**Work request**: Would you please return the lines of the entries below starting at the line that has "Kasper Konow uzgodnił par" and ending at the line that has "持/v1/chat/completions标准路径、request_id透", both included, exactly as they are?

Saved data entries
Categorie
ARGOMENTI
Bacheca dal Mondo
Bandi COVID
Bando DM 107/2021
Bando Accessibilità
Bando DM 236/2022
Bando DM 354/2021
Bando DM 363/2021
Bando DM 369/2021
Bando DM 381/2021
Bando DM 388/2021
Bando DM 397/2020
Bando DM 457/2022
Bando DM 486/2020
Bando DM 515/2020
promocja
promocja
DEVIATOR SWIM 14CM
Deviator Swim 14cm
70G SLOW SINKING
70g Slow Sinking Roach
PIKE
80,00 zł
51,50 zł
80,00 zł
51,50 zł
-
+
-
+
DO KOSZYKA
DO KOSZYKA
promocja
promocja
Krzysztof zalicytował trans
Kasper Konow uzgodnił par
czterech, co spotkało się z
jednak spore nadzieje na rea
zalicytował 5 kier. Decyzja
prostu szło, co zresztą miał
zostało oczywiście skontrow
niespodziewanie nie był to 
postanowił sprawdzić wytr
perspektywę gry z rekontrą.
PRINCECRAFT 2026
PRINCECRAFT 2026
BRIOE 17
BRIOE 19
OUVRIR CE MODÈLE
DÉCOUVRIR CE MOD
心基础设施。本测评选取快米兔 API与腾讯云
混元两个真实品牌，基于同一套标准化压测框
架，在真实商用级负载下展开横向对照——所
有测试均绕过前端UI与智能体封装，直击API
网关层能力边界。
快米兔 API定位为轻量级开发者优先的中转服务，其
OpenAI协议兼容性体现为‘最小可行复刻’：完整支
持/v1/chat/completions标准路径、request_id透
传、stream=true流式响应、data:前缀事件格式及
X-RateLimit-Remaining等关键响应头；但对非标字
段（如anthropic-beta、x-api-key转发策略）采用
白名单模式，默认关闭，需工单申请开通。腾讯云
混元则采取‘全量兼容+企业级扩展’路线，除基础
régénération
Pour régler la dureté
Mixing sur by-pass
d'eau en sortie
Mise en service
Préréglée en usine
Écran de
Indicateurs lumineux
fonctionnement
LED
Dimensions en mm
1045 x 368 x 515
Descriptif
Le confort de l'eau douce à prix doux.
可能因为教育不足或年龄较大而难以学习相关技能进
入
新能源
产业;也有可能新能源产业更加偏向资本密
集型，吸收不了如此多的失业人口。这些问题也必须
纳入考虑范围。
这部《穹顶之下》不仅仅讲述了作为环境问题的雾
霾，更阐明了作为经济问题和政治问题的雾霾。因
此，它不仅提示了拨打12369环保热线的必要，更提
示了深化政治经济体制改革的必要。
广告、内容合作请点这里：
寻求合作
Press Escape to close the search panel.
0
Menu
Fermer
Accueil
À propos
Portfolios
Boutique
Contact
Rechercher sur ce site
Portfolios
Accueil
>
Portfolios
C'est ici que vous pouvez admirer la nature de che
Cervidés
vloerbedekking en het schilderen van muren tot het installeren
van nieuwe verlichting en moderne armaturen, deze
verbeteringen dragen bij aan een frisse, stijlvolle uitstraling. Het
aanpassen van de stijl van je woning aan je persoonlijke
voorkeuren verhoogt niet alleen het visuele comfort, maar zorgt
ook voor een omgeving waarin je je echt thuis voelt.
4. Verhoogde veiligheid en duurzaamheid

**Result for this task**:
Kasper Konow uzgodnił par
czterech, co spotkało się z
jednak spore nadzieje na rea
zalicytował 5 kier. Decyzja
prostu szło, co zresztą miał
zostało oczywiście skontrow
niespodziewanie nie był to 
postanowił sprawdzić wytr
perspektywę gry z rekontrą.
PRINCECRAFT 2026
PRINCECRAFT 2026
BRIOE 17
BRIOE 19
OUVRIR CE MODÈLE
DÉCOUVRIR CE MOD
心基础设施。本测评选取快米兔 API与腾讯云
混元两个真实品牌，基于同一套标准化压测框
架，在真实商用级负载下展开横向对照——所
有测试均绕过前端UI与智能体封装，直击API
网关层能力边界。
快米兔 API定位为轻量级开发者优先的中转服务，其
OpenAI协议兼容性体现为‘最小可行复刻’：完整支
持/v1/chat/completions标准路径、request_id透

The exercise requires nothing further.